What is required:
Copy out the listing below line for line, from the line with "order: Peramelemorphia" through the line with "scientific name: Poa trivialis", keeping both of those lines and nothing else.

---- Items

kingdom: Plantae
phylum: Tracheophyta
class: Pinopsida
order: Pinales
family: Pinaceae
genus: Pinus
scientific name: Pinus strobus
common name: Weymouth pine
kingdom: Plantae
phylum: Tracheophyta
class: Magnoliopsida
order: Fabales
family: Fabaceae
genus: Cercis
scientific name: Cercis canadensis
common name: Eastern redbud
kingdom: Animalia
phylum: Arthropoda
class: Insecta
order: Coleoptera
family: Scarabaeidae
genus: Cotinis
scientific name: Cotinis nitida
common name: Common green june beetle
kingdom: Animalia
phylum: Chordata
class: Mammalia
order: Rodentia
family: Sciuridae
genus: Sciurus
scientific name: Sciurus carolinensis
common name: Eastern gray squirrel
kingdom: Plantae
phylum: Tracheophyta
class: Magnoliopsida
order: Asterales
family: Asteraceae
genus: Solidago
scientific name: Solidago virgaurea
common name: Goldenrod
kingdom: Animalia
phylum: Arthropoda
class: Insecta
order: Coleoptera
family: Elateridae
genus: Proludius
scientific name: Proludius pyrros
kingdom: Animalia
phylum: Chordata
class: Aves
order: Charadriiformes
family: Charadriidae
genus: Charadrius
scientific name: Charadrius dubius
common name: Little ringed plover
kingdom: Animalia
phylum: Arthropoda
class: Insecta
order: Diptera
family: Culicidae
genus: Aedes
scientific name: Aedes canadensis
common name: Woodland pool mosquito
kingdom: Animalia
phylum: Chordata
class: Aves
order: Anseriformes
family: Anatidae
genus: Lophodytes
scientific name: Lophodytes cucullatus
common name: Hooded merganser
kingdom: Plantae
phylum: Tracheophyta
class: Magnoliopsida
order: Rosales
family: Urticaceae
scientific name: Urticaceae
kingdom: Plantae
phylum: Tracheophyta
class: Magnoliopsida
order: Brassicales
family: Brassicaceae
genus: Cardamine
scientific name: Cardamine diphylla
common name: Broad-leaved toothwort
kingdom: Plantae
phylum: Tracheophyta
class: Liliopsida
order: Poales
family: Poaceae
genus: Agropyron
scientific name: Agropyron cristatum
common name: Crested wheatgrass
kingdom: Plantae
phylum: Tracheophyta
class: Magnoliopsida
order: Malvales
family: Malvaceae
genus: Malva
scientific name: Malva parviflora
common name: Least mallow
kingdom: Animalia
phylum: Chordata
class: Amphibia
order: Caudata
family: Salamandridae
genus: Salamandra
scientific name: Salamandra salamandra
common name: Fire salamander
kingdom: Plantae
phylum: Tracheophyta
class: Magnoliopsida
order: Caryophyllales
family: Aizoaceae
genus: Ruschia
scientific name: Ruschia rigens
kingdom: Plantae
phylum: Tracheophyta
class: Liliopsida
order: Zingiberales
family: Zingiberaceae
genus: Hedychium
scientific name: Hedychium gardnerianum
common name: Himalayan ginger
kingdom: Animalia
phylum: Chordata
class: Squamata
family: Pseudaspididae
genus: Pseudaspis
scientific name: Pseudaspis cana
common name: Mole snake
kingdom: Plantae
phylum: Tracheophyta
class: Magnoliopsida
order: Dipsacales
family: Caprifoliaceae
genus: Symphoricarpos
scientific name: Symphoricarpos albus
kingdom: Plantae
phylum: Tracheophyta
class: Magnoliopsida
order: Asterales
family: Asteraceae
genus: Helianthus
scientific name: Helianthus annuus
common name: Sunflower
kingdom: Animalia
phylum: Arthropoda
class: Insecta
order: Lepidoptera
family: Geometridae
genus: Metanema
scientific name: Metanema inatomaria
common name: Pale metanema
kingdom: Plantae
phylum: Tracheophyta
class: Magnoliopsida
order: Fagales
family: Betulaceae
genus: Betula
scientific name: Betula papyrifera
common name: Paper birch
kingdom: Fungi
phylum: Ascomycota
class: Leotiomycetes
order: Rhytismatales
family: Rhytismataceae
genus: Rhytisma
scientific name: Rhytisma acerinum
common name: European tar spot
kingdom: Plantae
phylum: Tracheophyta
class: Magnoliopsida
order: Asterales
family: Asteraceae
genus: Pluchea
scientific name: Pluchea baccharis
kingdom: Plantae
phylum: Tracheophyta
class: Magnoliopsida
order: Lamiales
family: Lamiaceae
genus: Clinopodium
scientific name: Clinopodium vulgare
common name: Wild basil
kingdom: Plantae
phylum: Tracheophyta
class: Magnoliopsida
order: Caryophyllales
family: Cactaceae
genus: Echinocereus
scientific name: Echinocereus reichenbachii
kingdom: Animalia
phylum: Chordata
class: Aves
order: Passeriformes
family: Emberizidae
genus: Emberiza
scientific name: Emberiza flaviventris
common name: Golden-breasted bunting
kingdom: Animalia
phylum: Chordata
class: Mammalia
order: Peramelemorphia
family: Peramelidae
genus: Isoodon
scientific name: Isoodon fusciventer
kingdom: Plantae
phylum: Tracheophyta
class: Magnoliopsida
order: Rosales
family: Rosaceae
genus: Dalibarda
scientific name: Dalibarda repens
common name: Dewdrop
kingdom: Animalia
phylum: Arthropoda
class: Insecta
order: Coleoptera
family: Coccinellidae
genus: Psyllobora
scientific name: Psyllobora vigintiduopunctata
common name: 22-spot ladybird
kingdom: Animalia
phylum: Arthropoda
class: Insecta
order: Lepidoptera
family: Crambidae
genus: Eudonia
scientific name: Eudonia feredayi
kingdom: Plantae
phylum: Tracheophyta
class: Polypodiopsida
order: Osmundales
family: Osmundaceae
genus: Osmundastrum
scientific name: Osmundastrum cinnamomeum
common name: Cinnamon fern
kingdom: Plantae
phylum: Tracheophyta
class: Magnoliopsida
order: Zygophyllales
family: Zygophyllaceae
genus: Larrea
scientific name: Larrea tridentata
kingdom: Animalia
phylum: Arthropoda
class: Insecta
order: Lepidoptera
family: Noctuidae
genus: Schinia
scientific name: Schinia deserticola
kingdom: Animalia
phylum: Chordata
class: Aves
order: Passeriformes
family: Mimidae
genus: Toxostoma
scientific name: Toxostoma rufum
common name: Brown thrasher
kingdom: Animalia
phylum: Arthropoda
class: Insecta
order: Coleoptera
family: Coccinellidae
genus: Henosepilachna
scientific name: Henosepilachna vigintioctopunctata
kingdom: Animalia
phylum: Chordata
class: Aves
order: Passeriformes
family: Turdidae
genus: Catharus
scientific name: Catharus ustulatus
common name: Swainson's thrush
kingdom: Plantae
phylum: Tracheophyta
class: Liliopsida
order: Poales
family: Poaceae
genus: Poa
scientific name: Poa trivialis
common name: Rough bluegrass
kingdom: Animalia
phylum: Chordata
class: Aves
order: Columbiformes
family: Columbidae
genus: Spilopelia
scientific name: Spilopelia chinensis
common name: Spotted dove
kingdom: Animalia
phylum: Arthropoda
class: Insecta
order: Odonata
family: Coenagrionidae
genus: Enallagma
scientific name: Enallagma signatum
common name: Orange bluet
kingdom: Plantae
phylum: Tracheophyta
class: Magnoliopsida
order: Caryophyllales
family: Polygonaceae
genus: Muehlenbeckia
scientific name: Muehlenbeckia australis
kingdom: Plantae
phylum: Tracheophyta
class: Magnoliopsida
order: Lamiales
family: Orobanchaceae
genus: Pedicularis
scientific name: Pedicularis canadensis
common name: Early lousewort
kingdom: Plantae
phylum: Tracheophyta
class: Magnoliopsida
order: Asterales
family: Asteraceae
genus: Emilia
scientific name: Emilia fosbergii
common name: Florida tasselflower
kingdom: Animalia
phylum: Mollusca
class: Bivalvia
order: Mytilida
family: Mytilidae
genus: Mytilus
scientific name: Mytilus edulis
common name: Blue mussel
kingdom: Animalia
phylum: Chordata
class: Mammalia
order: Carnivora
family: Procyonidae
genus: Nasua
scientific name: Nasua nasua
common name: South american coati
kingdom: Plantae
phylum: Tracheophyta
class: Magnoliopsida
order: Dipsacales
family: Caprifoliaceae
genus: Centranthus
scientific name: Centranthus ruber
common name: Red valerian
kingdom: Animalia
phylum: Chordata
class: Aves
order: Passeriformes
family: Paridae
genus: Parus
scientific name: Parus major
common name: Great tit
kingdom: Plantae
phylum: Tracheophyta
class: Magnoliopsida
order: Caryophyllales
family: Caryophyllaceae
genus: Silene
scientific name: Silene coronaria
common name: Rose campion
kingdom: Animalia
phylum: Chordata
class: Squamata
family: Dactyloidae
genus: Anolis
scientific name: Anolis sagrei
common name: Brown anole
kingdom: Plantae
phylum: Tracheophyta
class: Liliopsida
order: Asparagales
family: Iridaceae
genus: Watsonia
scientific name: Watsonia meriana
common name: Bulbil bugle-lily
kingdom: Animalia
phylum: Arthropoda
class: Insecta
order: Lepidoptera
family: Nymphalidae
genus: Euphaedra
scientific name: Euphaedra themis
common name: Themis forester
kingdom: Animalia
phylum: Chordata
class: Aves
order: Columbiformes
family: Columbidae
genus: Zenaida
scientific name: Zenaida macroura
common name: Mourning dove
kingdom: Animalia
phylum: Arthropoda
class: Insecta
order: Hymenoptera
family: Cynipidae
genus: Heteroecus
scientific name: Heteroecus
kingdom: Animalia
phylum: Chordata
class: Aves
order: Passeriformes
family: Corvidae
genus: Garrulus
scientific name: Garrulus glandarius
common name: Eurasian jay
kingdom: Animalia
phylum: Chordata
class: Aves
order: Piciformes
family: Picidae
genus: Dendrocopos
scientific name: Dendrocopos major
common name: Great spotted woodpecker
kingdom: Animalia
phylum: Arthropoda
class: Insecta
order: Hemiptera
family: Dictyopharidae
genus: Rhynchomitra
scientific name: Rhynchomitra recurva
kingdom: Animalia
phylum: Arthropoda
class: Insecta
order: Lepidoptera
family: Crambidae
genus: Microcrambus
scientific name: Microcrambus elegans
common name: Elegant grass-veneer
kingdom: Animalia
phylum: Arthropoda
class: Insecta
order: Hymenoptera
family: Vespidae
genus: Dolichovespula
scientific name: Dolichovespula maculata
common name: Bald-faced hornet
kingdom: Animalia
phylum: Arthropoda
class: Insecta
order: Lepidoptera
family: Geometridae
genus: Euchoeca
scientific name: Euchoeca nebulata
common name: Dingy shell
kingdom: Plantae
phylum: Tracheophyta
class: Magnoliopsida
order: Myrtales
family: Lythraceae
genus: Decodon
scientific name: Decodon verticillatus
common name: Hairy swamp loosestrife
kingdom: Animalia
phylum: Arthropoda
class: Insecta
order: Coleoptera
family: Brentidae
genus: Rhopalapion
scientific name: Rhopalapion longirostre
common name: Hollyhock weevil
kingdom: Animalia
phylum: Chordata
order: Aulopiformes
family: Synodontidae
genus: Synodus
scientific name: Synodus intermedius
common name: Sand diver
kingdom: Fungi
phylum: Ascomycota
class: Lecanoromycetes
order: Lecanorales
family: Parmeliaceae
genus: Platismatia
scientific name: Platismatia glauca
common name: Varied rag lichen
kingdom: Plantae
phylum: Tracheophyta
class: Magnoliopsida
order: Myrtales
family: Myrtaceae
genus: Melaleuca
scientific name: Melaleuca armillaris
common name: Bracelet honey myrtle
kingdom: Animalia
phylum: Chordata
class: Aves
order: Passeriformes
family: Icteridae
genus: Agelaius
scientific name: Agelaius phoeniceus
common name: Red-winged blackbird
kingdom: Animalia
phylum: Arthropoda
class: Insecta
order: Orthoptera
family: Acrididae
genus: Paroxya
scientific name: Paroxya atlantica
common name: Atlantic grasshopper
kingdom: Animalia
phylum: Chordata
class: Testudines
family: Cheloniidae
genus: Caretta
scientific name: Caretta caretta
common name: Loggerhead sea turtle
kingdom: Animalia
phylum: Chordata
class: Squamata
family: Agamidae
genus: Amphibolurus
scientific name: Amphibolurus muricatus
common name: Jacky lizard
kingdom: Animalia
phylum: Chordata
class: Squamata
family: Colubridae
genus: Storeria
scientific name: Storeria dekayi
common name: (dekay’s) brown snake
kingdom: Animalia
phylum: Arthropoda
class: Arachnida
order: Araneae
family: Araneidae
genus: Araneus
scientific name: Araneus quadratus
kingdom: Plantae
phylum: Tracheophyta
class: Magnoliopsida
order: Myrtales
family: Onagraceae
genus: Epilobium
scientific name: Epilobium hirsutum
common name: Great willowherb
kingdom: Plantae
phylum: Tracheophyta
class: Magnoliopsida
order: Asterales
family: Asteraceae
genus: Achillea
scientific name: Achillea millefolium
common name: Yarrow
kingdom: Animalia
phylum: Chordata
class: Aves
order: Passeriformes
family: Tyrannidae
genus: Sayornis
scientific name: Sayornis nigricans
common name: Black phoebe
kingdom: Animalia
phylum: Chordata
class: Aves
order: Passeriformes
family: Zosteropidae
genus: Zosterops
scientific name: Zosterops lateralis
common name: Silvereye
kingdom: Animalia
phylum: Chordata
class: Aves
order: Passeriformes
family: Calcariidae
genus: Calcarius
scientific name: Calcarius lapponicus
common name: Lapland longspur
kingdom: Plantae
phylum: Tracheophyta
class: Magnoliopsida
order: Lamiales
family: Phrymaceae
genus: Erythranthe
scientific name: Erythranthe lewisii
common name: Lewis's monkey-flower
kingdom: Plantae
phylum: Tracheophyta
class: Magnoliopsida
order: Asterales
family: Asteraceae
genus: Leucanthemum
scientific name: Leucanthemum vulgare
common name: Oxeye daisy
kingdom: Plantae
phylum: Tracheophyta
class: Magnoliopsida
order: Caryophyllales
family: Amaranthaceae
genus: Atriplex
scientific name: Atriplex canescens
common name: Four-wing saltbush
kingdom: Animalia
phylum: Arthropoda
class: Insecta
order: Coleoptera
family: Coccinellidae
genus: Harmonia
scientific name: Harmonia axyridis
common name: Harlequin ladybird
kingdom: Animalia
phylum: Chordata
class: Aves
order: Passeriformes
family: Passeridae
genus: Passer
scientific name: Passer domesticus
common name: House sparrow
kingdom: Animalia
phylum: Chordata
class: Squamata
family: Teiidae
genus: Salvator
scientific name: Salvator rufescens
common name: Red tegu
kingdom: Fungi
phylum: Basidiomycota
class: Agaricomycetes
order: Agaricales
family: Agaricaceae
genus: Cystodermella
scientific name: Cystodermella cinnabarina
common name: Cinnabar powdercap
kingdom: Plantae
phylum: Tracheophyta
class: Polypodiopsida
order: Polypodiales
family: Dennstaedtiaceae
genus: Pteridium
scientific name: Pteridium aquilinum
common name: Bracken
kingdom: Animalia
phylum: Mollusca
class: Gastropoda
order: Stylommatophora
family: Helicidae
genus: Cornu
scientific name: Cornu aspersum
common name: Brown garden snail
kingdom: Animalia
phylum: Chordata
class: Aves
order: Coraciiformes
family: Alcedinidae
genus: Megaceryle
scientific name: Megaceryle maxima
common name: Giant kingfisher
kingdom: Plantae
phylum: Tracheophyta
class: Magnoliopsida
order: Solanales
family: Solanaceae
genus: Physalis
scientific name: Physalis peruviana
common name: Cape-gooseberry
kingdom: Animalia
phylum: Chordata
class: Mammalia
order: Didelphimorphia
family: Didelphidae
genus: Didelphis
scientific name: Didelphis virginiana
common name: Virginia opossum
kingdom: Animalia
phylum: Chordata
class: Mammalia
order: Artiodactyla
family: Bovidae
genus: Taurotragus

--------

The answer:
order: Peramelemorphia
family: Peramelidae
genus: Isoodon
scientific name: Isoodon fusciventer
kingdom: Plantae
phylum: Tracheophyta
class: Magnoliopsida
order: Rosales
family: Rosaceae
genus: Dalibarda
scientific name: Dalibarda repens
common name: Dewdrop
kingdom: Animalia
phylum: Arthropoda
class: Insecta
order: Coleoptera
family: Coccinellidae
genus: Psyllobora
scientific name: Psyllobora vigintiduopunctata
common name: 22-spot ladybird
kingdom: Animalia
phylum: Arthropoda
class: Insecta
order: Lepidoptera
family: Crambidae
genus: Eudonia
scientific name: Eudonia feredayi
kingdom: Plantae
phylum: Tracheophyta
class: Polypodiopsida
order: Osmundales
family: Osmundaceae
genus: Osmundastrum
scientific name: Osmundastrum cinnamomeum
common name: Cinnamon fern
kingdom: Plantae
phylum: Tracheophyta
class: Magnoliopsida
order: Zygophyllales
family: Zygophyllaceae
genus: Larrea
scientific name: Larrea tridentata
kingdom: Animalia
phylum: Arthropoda
class: Insecta
order: Lepidoptera
family: Noctuidae
genus: Schinia
scientific name: Schinia deserticola
kingdom: Animalia
phylum: Chordata
class: Aves
order: Passeriformes
family: Mimidae
genus: Toxostoma
scientific name: Toxostoma rufum
common name: Brown thrasher
kingdom: Animalia
phylum: Arthropoda
class: Insecta
order: Coleoptera
family: Coccinellidae
genus: Henosepilachna
scientific name: Henosepilachna vigintioctopunctata
kingdom: Animalia
phylum: Chordata
class: Aves
order: Passeriformes
family: Turdidae
genus: Catharus
scientific name: Catharus ustulatus
common name: Swainson's thrush
kingdom: Plantae
phylum: Tracheophyta
class: Liliopsida
order: Poales
family: Poaceae
genus: Poa
scientific name: Poa trivialis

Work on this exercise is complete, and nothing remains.